His son Charles Bosley Sr. moved to the land in 1818 with his wife, Eliza.
Only three of the tombstones have been identified, Barrett said: Charles Sr., who died in 1870 at the age of 93; Eliza, who died in 1870; and their infant daughter Mary, who died in 1825. Two of the other tombstones are believed to be for the Bosleys’ daughter-in-law Martha, who died in 1847, and their son Charles Jr., who died three months later. Both Martha and Charles Jr. are believed to have died from typhoid fever, Sister Mary Sarah said.
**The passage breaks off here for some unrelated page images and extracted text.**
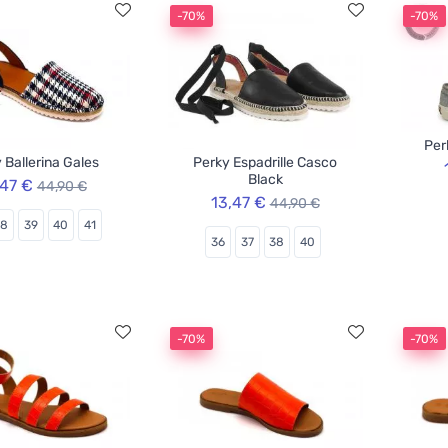
-70%
-70%
Per
 Ballerina Gales
Perky Espadrille Casco
Black
,47 €
44,90 €
13,47 €
44,90 €
38
39
40
41
36
37
38
40
-70%
-70%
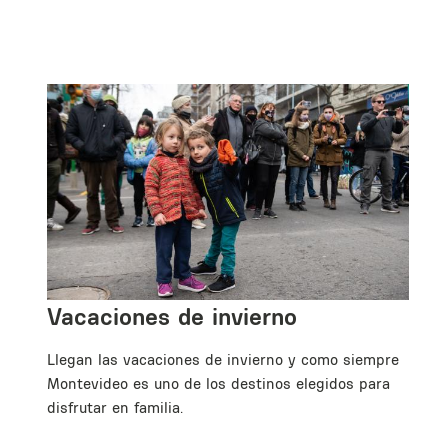
Vacaciones de invierno
Llegan las vacaciones de invierno y como siempre
Montevideo es uno de los destinos elegidos para
ás
disfrutar en familia.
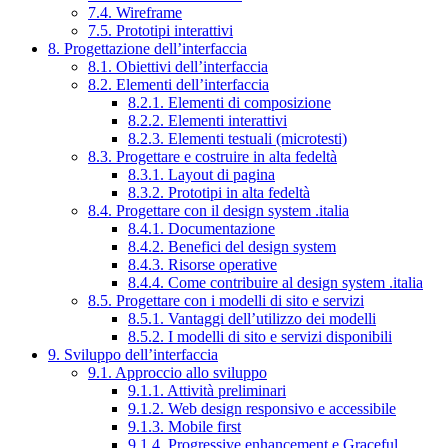
7.4. Wireframe
7.5. Prototipi interattivi
8. Progettazione dell’interfaccia
8.1. Obiettivi dell’interfaccia
8.2. Elementi dell’interfaccia
8.2.1. Elementi di composizione
8.2.2. Elementi interattivi
8.2.3. Elementi testuali (microtesti)
8.3. Progettare e costruire in alta fedeltà
8.3.1. Layout di pagina
8.3.2. Prototipi in alta fedeltà
8.4. Progettare con il design system .italia
8.4.1. Documentazione
8.4.2. Benefici del design system
8.4.3. Risorse operative
8.4.4. Come contribuire al design system .italia
8.5. Progettare con i modelli di sito e servizi
8.5.1. Vantaggi dell’utilizzo dei modelli
8.5.2. I modelli di sito e servizi disponibili
9. Sviluppo dell’interfaccia
9.1. Approccio allo sviluppo
9.1.1. Attività preliminari
9.1.2. Web design responsivo e accessibile
9.1.3. Mobile first
9.1.4. Progressive enhancement e Graceful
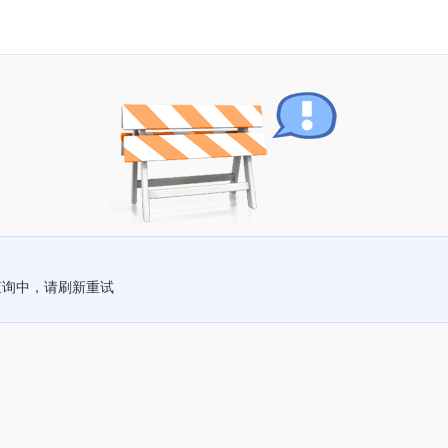
查询中，请刷新重试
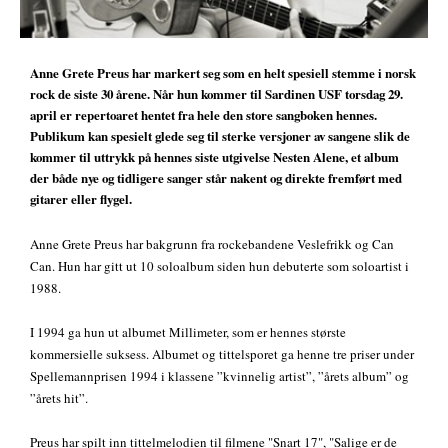
Anne Grete Preus har markert seg som en helt spesiell stemme i norsk
rock de siste 30 årene. Når hun kommer til Sardinen USF torsdag 29.
april er repertoaret hentet fra hele den store sangboken hennes.
Publikum kan spesielt glede seg til sterke versjoner av sangene slik de
kommer til uttrykk på hennes siste utgivelse Nesten Alene, et album
der både nye og tidligere sanger står nakent og direkte fremført med
gitarer eller flygel.
Anne Grete Preus har bakgrunn fra rockebandene Veslefrikk og Can
Can. Hun har gitt ut 10 soloalbum siden hun debuterte som soloartist i
1988.
I 1994 ga hun ut albumet Millimeter, som er hennes største
kommersielle suksess. Albumet og tittelsporet ga henne tre priser under
Spellemannprisen 1994 i klassene ”kvinnelig artist”, ”årets album” og
”årets hit”.
Preus har spilt inn tittelmelodien til filmene "Snart 17", "Salige er de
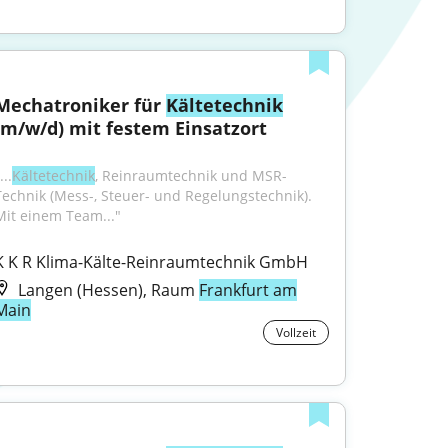
Mechatroniker für 
Kältetechnik
(m/w/d) mit festem Einsatzort
...
Kältetechnik
, Reinraumtechnik und MSR-
Technik (Mess-, Steuer- und Regelungstechnik). 
Mit einem Team..."
K K R Klima-Kälte-Reinraumtechnik GmbH
Langen (Hessen), Raum
Frankfurt am
Main
Vollzeit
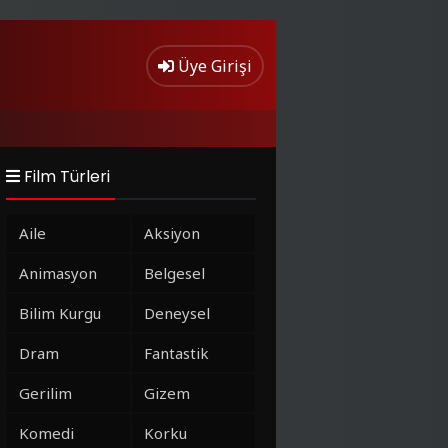
Üye Girişi
Film Türleri
Aile
Aksiyon
Animasyon
Belgesel
Bilim Kurgu
Deneysel
Dram
Fantastik
Gerilim
Gizem
Komedi
Korku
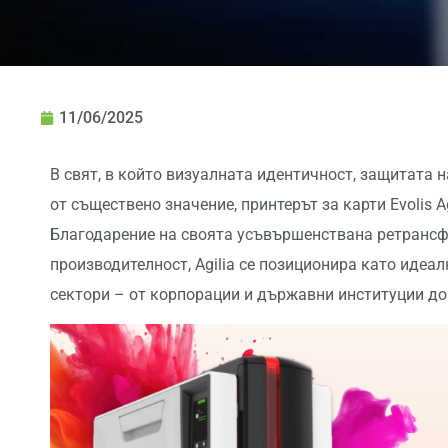
11/06/2025
В свят, в който визуалната идентичност, защитата 
от съществено значение, принтерът за карти Evolis A
Благодарение на своята усъвършенствана ретрансф
производителност, Agilia се позиционира като идеа
сектори – от корпорации и държавни институции до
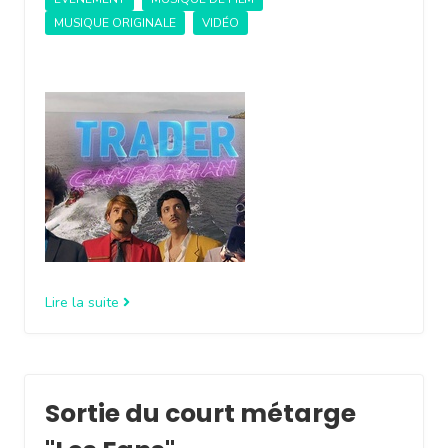
MUSIQUE ORIGINALE
VIDÉO
Lire la suite
Sortie du court métarge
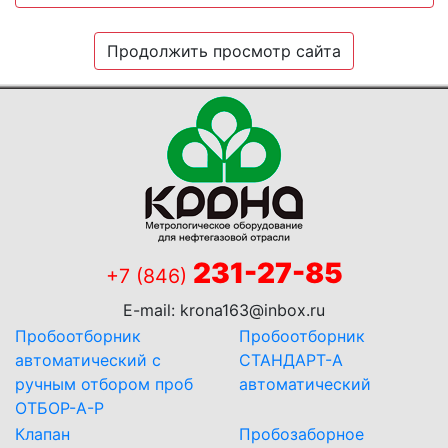
Продолжить просмотр сайта
231-27-85
+7 (846)
E-mail:
krona163@inbox.ru
Пробоотборник
Пробоотборник
автоматический с
СТАНДАРТ-А
ручным отбором проб
автоматический
ОТБОР-А-Р
Клапан
Пробозаборное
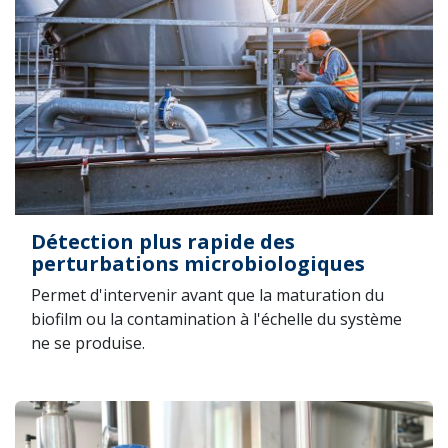
Détection plus rapide des
perturbations microbiologiques
Permet d'intervenir avant que la maturation du
biofilm ou la contamination à l'échelle du système
ne se produise.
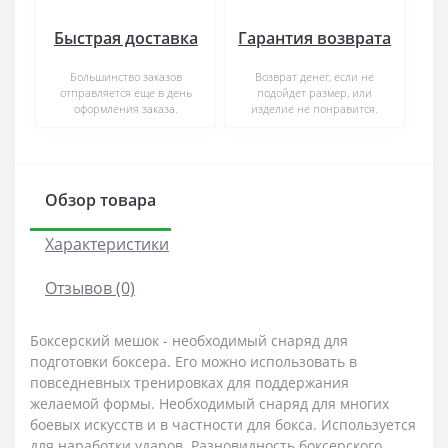
Быстрая доставка
Гарантия возврата
Большинство заказов
Возврат денег, если не
отправляется еще в день
подойдет размер, или
оформления заказа.
изделие не понравится.
Обзор товара
Характеристики
Отзывов (0)
Боксерский мешок - необходимый снаряд для
подготовки боксера. Его можно использовать в
повседневных тренировках для поддержания
желаемой формы. Необходимый снаряд для многих
боевых искусств и в частности для бокса. Используется
для наработки ударов. Разновидность боксерского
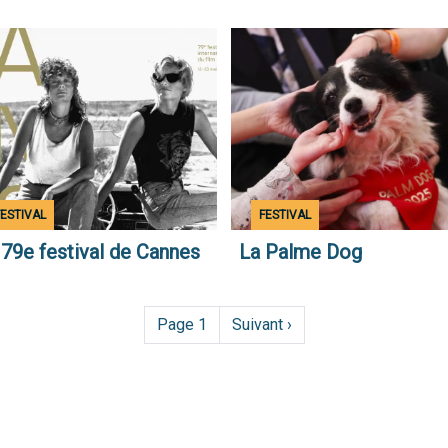
tration
Illustration
eil
accueil
e
Type
FESTIVAL
FESTIVAL
ualité
d'actualité
 79e festival de Cannes
La Palme Dog
Page 1
Page
Suivant ›
suivante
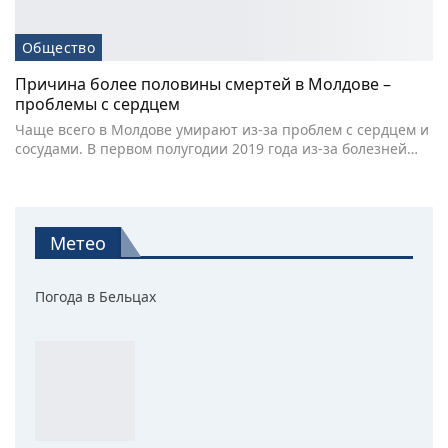
Общество
Причина более половины смертей в Молдове –
проблемы с сердцем
Чаще всего в Молдове умирают из-за проблем с сердцем и
сосудами. В первом полугодии 2019 года из-за болезней…
Метео
Погода в Бельцах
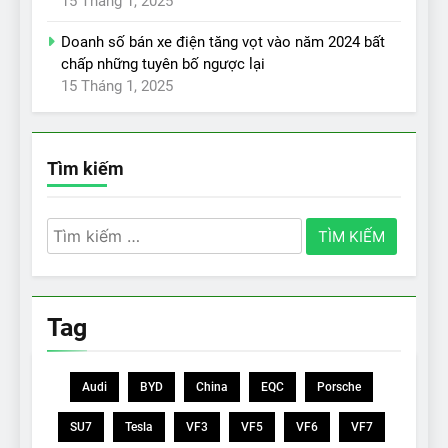
15 Tháng 1, 2025
Doanh số bán xe điện tăng vọt vào năm 2024 bất
chấp những tuyên bố ngược lại
15 Tháng 1, 2025
Tìm kiếm
Tìm
kiếm
cho:
Tag
Audi
BYD
China
EQC
Porsche
SU7
Tesla
VF3
VF5
VF6
VF7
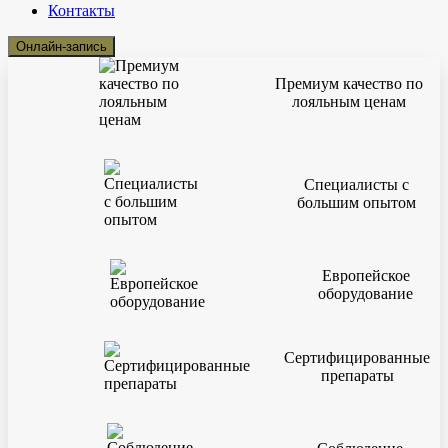
Контакты
Онлайн-запись
Премиум качество по
лояльным ценам
Специалисты с
большим опытом
Европейское
оборудование
Сертифицированные
препараты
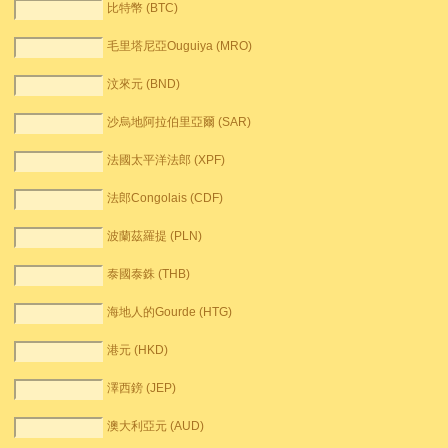
比特幣 (BTC)
毛里塔尼亞Ouguiya (MRO)
汶來元 (BND)
沙烏地阿拉伯里亞爾 (SAR)
法國太平洋法郎 (XPF)
法郎Congolais (CDF)
波蘭茲羅提 (PLN)
泰國泰銖 (THB)
海地人的Gourde (HTG)
港元 (HKD)
澤西鎊 (JEP)
澳大利亞元 (AUD)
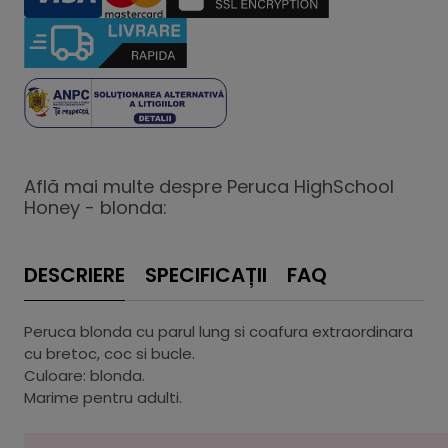
Află mai multe despre Peruca HighSchool
Honey - blonda:
DESCRIERE
SPECIFICAȚII
FAQ
Peruca blonda cu parul lung si coafura extraordinara
cu bretoc, coc si bucle.
Culoare: blonda.
Marime pentru adulti.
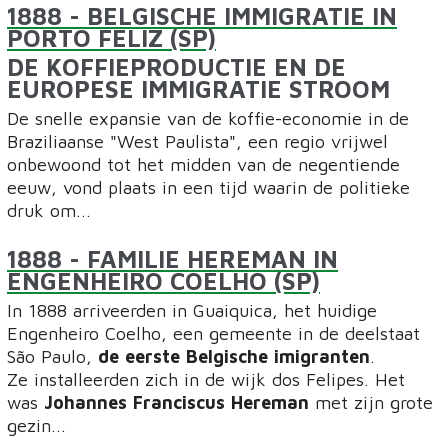
1888
- BELGISCHE IMMIGRATIE IN
PORTO FELIZ (SP)
DE KOFFIEPRODUCTIE EN DE
EUROPESE IMMIGRATIE STROOM
De snelle expansie van de koffie-economie in de
Braziliaanse "West Paulista", een regio vrijwel
onbewoond tot het midden van de negentiende
eeuw, vond plaats in een tijd waarin de politieke
druk om...
1888
- FAMILIE HEREMAN IN
ENGENHEIRO COELHO (SP)
In 1888 arriveerden in Guaiquica, het huidige
Engenheiro Coelho, een gemeente in de deelstaat
São Paulo,
de eerste Belgische imigranten
.
Ze installeerden zich in de wijk dos Felipes. Het
was
Johannes Franciscus Hereman
met zijn grote
gezin...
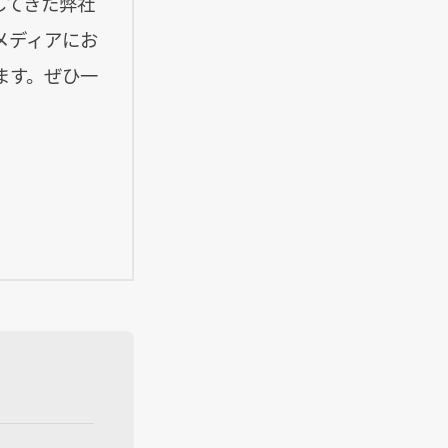
してきた弊社
メディアにお
ます。ぜひ一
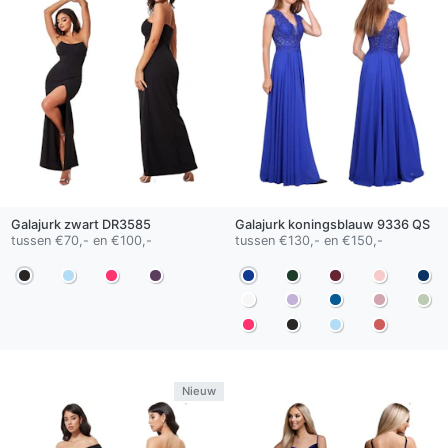
Galajurk
zwart
DR3585
Galajurk
koningsblauw
9336 QS
tussen €70,- en €100,-
tussen €130,- en €150,-
Nieuw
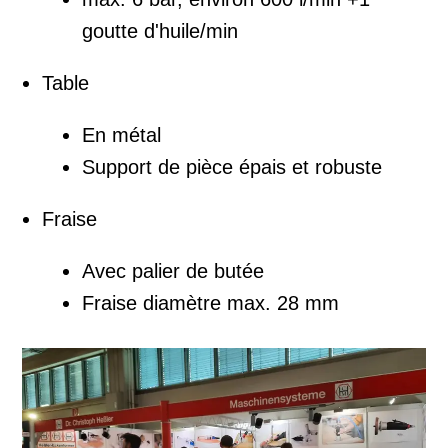
goutte d'huile/min
Table
En métal
Support de pièce épais et robuste
Fraise
Avec palier de butée
Fraise diamètre max. 28 mm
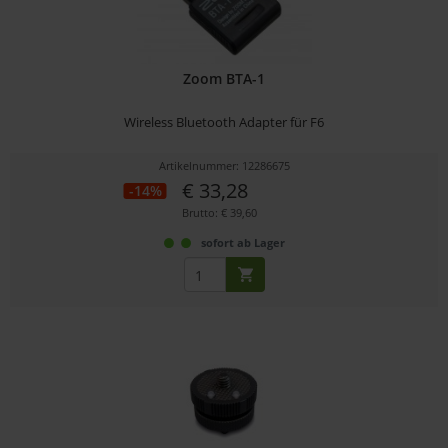
Zoom BTA-1
Wireless Bluetooth Adapter für F6
Artikelnummer: 12286675
€ 33,28
-14%
Brutto: € 39,60
sofort ab Lager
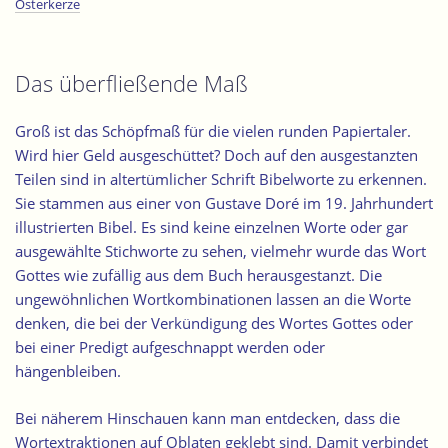
Osterkerze
Das überfließende Maß
Groß ist das Schöpfmaß für die vielen runden Papiertaler.
Wird hier Geld ausgeschüttet? Doch auf den ausgestanzten
Teilen sind in altertümlicher Schrift Bibelworte zu erkennen.
Sie stammen aus einer von Gustave Doré im 19. Jahrhundert
illustrierten Bibel. Es sind keine einzelnen Worte oder gar
ausgewählte Stichworte zu sehen, vielmehr wurde das Wort
Gottes wie zufällig aus dem Buch herausgestanzt. Die
ungewöhnlichen Wortkombinationen lassen an die Worte
denken, die bei der Verkündigung des Wortes Gottes oder
bei einer Predigt aufgeschnappt werden oder
hängenbleiben.
Bei näherem Hinschauen kann man entdecken,
dass die
Wortextraktionen auf Oblaten geklebt sind
. Damit verbindet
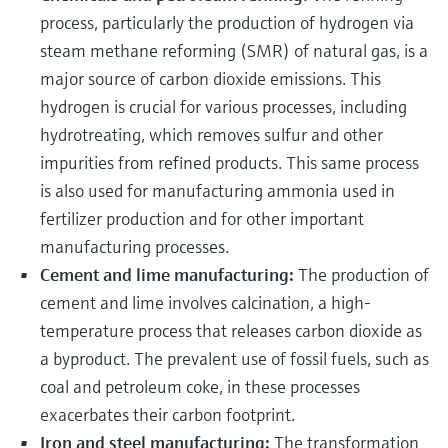
process, particularly the production of hydrogen via
steam methane reforming (SMR) of natural gas, is a
major source of carbon dioxide emissions. This
hydrogen is crucial for various processes, including
hydrotreating, which removes sulfur and other
impurities from refined products. This same process
is also used for manufacturing ammonia used in
fertilizer production and for other important
manufacturing processes.
Cement and lime manufacturing:
The production of
cement and lime involves calcination, a high-
temperature process that releases carbon dioxide as
a byproduct. The prevalent use of fossil fuels, such as
coal and petroleum coke, in these processes
exacerbates their carbon footprint.
Iron and steel manufacturing:
The transformation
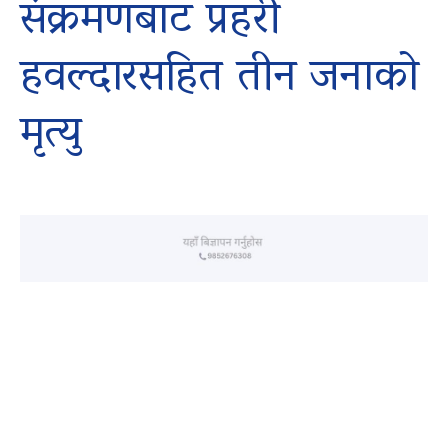
संक्रमणबाट प्रहरी
हवल्दारसहित तीन जनाको
मृत्यु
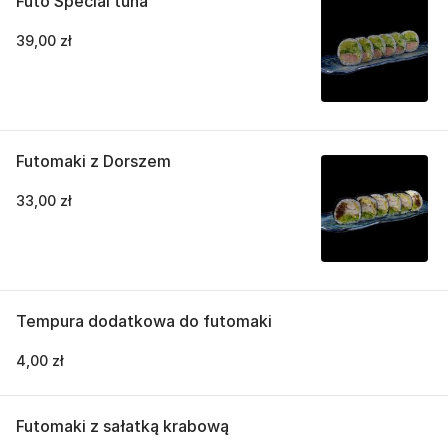
Futo Special tuna
39,00 zł
Futomaki z Dorszem
33,00 zł
Tempura dodatkowa do futomaki
4,00 zł
Futomaki z sałatką krabową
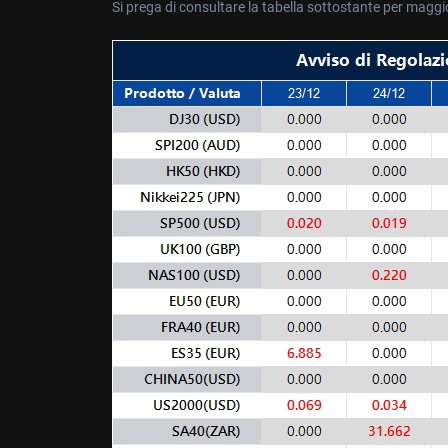
Si prega di consultare la tabella sottostante per maggio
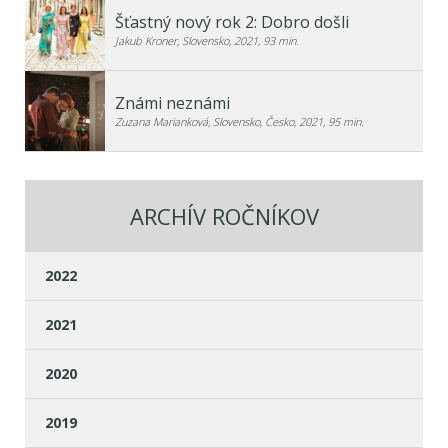
Šťastný nový rok 2: Dobro došli
Jakub Kroner, Slovensko, 2021, 93 min.
Známi neznámi
Zuzana Marianková, Slovensko, Česko, 2021, 95 min.
ARCHÍV ROČNÍKOV
2022
2021
2020
2019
“Charles Sr.’s tombstone is pretty elaborate,” Barrett said. “He was a pretty prominent member of Nashville society, so it doesn’t surprise me.”
The Joseph Warner family acquired the property early in the 20th century, and the Bosley family home was torn down and a new home – now known as the White House on the Dominican Campus – was built in 1913 on the original foundation. The Dominican Sisters of St. Cecilia congregation bought the property from the Warner family in 1923 and over the years built three schools there: Aquinas, St. Cecilia Academy and Overbrook School.
The Bosley family cemetery is located on what will be a large lawn in front of the new Siena Residence Hall, the college’s first-ever on-campus dormitory. The discovery did not slow construction on the building, which is scheduled to be open by the end of September, Sister Mary Sarah said.
“I’m really enjoying this,” said Sister Mary Sarah, who has a degree in history. “It gives you a greater sense of the continuity to be on a property with so much lived history.”